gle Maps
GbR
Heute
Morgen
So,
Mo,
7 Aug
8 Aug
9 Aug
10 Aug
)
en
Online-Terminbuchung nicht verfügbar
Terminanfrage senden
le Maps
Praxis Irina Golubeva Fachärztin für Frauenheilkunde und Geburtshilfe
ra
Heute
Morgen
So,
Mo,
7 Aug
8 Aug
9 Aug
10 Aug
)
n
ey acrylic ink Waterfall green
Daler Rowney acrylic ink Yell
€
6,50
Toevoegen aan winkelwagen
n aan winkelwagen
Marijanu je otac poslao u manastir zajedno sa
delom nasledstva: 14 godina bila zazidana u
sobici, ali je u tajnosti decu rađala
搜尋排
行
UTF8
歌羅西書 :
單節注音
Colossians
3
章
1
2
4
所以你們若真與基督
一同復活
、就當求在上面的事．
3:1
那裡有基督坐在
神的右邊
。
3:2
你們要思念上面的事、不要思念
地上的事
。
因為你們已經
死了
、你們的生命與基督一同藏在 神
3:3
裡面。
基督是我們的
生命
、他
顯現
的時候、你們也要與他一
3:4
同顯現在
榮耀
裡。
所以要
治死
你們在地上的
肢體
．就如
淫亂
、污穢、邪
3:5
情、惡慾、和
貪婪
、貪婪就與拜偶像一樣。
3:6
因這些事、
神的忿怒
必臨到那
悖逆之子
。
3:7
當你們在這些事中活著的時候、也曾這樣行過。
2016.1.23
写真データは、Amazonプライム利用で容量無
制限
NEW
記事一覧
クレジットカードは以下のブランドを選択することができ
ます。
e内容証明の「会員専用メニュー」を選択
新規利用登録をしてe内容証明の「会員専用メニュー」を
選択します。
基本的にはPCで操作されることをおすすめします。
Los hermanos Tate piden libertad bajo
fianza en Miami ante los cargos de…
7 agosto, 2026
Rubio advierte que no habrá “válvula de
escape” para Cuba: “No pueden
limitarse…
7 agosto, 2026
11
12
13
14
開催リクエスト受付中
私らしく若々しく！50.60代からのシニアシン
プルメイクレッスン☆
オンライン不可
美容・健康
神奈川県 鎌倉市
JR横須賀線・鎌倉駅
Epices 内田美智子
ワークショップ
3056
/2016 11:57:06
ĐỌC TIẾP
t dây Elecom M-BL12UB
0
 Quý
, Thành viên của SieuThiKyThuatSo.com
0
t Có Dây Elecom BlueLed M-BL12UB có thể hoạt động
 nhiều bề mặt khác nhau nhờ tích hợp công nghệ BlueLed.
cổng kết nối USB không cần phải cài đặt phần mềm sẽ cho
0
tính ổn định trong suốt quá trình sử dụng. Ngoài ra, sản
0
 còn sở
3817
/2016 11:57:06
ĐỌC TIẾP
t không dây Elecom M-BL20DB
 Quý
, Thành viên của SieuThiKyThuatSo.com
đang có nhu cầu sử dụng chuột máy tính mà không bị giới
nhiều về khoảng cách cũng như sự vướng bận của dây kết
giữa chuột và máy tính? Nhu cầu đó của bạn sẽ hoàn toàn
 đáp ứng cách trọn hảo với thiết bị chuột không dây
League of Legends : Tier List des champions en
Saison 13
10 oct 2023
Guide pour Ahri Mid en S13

▶ [Problem statement]: Copy every line of the data above word for word, in the same order and with the same line breaks.

▶ [Result of this task]:
gle Maps
GbR
Heute
Morgen
So,
Mo,
7 Aug
8 Aug
9 Aug
10 Aug
)
en
Online-Terminbuchung nicht verfügbar
Terminanfrage senden
le Maps
Praxis Irina Golubeva Fachärztin für Frauenheilkunde und Geburtshilfe
ra
Heute
Morgen
So,
Mo,
7 Aug
8 Aug
9 Aug
10 Aug
)
n
ey acrylic ink Waterfall green
Daler Rowney acrylic ink Yell
€
6,50
Toevoegen aan winkelwagen
n aan winkelwagen
Marijanu je otac poslao u manastir zajedno sa
delom nasledstva: 14 godina bila zazidana u
sobici, ali je u tajnosti decu rađala
搜尋排
行
UTF8
歌羅西書 :
單節注音
Colossians
3
章
1
2
4
所以你們若真與基督
一同復活
、就當求在上面的事．
3:1
那裡有基督坐在
神的右邊
。
3:2
你們要思念上面的事、不要思念
地上的事
。
因為你們已經
死了
、你們的生命與基督一同藏在 神
3:3
裡面。
基督是我們的
生命
、他
顯現
的時候、你們也要與他一
3:4
同顯現在
榮耀
裡。
所以要
治死
你們在地上的
肢體
．就如
淫亂
、污穢、邪
3:5
情、惡慾、和
貪婪
、貪婪就與拜偶像一樣。
3:6
因這些事、
神的忿怒
必臨到那
悖逆之子
。
3:7
當你們在這些事中活著的時候、也曾這樣行過。
2016.1.23
写真データは、Amazonプライム利用で容量無
制限
NEW
記事一覧
クレジットカードは以下のブランドを選択することができ
ます。
e内容証明の「会員専用メニュー」を選択
新規利用登録をしてe内容証明の「会員専用メニュー」を
選択します。
基本的にはPCで操作されることをおすすめします。
Los hermanos Tate piden libertad bajo
fianza en Miami ante los cargos de…
7 agosto, 2026
Rubio advierte que no habrá “válvula de
escape” para Cuba: “No pueden
limitarse…
7 agosto, 2026
11
12
13
14
開催リクエスト受付中
私らしく若々しく！50.60代からのシニアシン
プルメイクレッスン☆
オンライン不可
美容・健康
神奈川県 鎌倉市
JR横須賀線・鎌倉駅
Epices 内田美智子
ワークショップ
3056
/2016 11:57:06
ĐỌC TIẾP
t dây Elecom M-BL12UB
0
 Quý
, Thành viên của SieuThiKyThuatSo.com
0
t Có Dây Elecom BlueLed M-BL12UB có thể hoạt động
 nhiều bề mặt khác nhau nhờ tích hợp công nghệ BlueLed.
cổng kết nối USB không cần phải cài đặt phần mềm sẽ cho
0
tính ổn định trong suốt quá trình sử dụng. Ngoài ra, sản
0
 còn sở
3817
/2016 11:57:06
ĐỌC TIẾP
t không dây Elecom M-BL20DB
 Quý
, Thành viên của SieuThiKyThuatSo.com
đang có nhu cầu sử dụng chuột máy tính mà không bị giới
nhiều về khoảng cách cũng như sự vướng bận của dây kết
giữa chuột và máy tính? Nhu cầu đó của bạn sẽ hoàn toàn
 đáp ứng cách trọn hảo với thiết bị chuột không dây
League of Legends : Tier List des champions en
Saison 13
10 oct 2023
Guide pour Ahri Mid en S13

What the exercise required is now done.